Entendido todo esto, se entiende que Peter Handke sea un escritor extraordinario. Autor de libros inclasificables. Agenéricos. Multigenéricos, tal vez. Intensos continuadores de la vanguardia. Entendido todo esto, se entiende también que su teatro sea pura iconoclasia, que su teatro sea una práctica ferozmente, sosegadamente antiteatral. La prosa de sus presuntas narraciones, los diálogos y monólogos y acotaciones de sus dramas, responden a un estilo poético, artesano, cardíaco; el deslumbrante idioma de Handke es su aportación, la carrerilla para el salto del muro de lo inefable. Lo inefable… Algo de lo que Handke siempre quiere decir, algo de lo que siempre quiere penetrar, es el alma. “Mi problema es que soy una persona más bien orientada hacia dentro”, confiesa. Su literatura, su teatro, pues, son fundamentalmente introspectivos. Handke es un escritor extraordinario, sí; pero no extravagante: Handke es hondamente, jondamente, intravagante, peregrino del interior.
Su teatro ha de ser necesariamente antiteatro. Experimento. Investigación. Gaspar (1968) es, en verdad, una reflexión sobre el poder creador de la palabra, sobre el lenguaje como arma; es como si fuera la Carta de Lord Chandos al revés, su inversa; es teatro de aprendizaje, muy poético, cuyas acotaciones están plenas de valor literario. El pupilo quiere ser tutor (1969) es una obra teatral sin texto dramático: una inmensa acotación la constituye; esta acotación plantea elementos irrepresentables -la irrepresentabilidad teatral es tema muy caro a Handke-: dudas, preguntas, sugerencias, posibilidades…; nos enfrentamos a un texto ininteligible; ¿o no? El juego de las preguntas o El viaje al país sonoro (1989) es otro fascinante juguete artístico: ¿teatro surrealista, del absurdo, arrabaliano?; Alfaguara lo publica en su colección de Narrativa Internacional…

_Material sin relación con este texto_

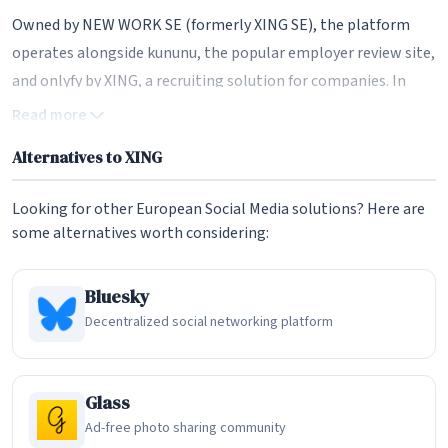
Owned by NEW WORK SE (formerly XING SE), the platform
operates alongside kununu, the popular employer review site,
and onlyfy by XING, a recruiting solution for companies. In
2025, NEW WORK SE was fully acquired by Burda Digital SE in a
Read more
squeeze-out, taking the company private. This structural
Alternatives to XING
change has brought fresh leadership and a renewed focus on
the core XING and kununu brands, signaling a new chapter for
Looking for other European Social Media solutions? Here are
the platform as it enters 2026.
some alternatives worth considering:
Professional Networking and Profiles
Bluesky
At its core, XING provides robust professional profiles where
Decentralized social networking platform
users can showcase their career history, skills, qualifications,
and portfolio items. The platform emphasizes real
professional connections rather than content virality,
Glass
making it a more focused networking tool compared to
Ad-free photo sharing community
LinkedIn's increasingly social-media-like feed. Users can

Insultos al público, estrenada en 1966, es su obra maestra; un larguísimo diálogo… sin interlocutor. El interlocutor es el público: un interlocutor impotente, mudo. Parece como si Handke invitara a distinguir entre el espectador real, de carne y hueso, el que paga su entrada, y el ‘espectatario’, el espectador interior a la representación, interior al texto dramático. Porque Handke, con esta genialidad que es Insultos al público, rompe definitivamente la frontera genérica. Al mismo tiempo que se trata de una obra, de un fascinante ejercicio teatral, se trata de una no menos fascinante reflexión sobre el teatro, es decir, de un ensayo sobre teatro. Se trata, pues, de metateatro
En fin, Peter Handke, ese hombre controvertido, iconoclasta y hondo -jondo-, es un dramaturgo extraordinario. El extraordinario dramaturgo que advierte, que nos advierte:
Todo
estaba previsto. Todo tenía un sentido. Incluso lo que parecía desprovisto de
sentido, lo tenía, porque en el teatro todo tiene un sentido. Todo lo que hemos
hecho aquí, tenía, realmente, un sentido. No hemos actuado por actuar, sino por
afán de realidad. Detrás de la actuación, era preciso descubrir una realidad
actuada. El Teatro era el tribunal. El Teatro era el circo. El Teatro era el
templo de la moralidad. El Teatro era el sueño. El Teatro era liturgia. El
Teatro era un espejo.
Muchas gracias.
[1] “A mí me conmueve lo espiritual”, dirá en algún momento.